TV viewers will get to make up their own minds as David Hare's solo piece, Via Dolorosa, gets an airing on public television. The monodrama premieres Aug. 30 at 9:30 PM (EST) on NY/NJ's Channel 13 (check local listings for schedule).
In 1997, after many invitations, 50-year-old playwright Hare decided to pay a three-week visit to the state of Israel, then celebrating its own 50th birthday. Deeply touched by the experience, he began a memoir which became Via Dolorosa or "Way of Sadness." The play offers a meditation on the time spent in both Israel and Palestine, which leaves the author questioning his own values in the context of the powerful beliefs of those he met.
Hare's solo turn was backed up by two other heavy hitters of the British theatre: director Stephen Daldry and set designer Ian MacNeil. Daldry won a Tony for his direction of the Broadway revival of An Inspector Calls a few seasons back. He was the artistic director of London's Royal Court Theatre from 1992 to 1998, where he mounted Rat in the Skull, This Is a Chair, The Editing Process and Search and Destroy.

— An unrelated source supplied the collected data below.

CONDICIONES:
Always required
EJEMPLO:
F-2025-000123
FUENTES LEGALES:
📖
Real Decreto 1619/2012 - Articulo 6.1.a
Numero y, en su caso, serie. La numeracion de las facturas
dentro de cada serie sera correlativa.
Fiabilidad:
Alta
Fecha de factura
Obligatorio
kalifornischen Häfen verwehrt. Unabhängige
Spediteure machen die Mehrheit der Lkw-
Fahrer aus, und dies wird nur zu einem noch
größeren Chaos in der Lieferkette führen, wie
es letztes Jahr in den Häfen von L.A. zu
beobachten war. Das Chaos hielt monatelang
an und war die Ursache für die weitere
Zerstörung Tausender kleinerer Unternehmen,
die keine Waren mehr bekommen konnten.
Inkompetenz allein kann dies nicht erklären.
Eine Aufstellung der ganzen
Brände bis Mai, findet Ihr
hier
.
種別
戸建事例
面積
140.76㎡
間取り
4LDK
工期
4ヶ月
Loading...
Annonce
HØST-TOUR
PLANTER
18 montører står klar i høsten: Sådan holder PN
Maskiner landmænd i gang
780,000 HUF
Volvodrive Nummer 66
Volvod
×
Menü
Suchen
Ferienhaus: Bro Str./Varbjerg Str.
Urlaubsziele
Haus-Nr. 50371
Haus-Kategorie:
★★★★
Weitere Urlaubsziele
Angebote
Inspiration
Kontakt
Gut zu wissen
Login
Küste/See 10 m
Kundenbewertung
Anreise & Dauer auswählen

MacNeil is Daldry's frequent artistic partner, having designed An Inspector Calls (Tony Award), This Is a Chair and The Editing Process. Another Inspector veteran, Rick Fisher, will do the lighting for Via. The production, which premiered at London's Royal Court Theater in September 1988, opened on Broadway March 18, 1999 for a limited engagement through June 13 of that year. Hare won the 1999 Drama Desk Award for Outstanding Solo Performance for the play -- his first acting assignment. Other Hare works include Racing Demon, The Judas Kiss and Amy's View.
The televised Via Dolorosa was filmed, by director John Bailey, before an invited audience at Broadway's Booth Theater in June 1999. The teleplay was produced by BBC Films in association with Lincoln Center Theater, London's Royal Court Theatre and MacNeil/Lehrer Productions.
Via Dolorosa had already achieved a measure of preservation. While original cast recordings are common fare for Broadway musicals, it's not usual practice to burn and release CDs of solo shows on Broadway -- comedians like Jerry Seinfeld and Sandra Bernhard being exceptions to the rule. But that's exactly what happened when RCA Victor released a condensed version of the solo in April 1999. The CD, a 77-minute studio recording, was made in London and broadcast over the BBC shortly after the show closed 'cross the pond.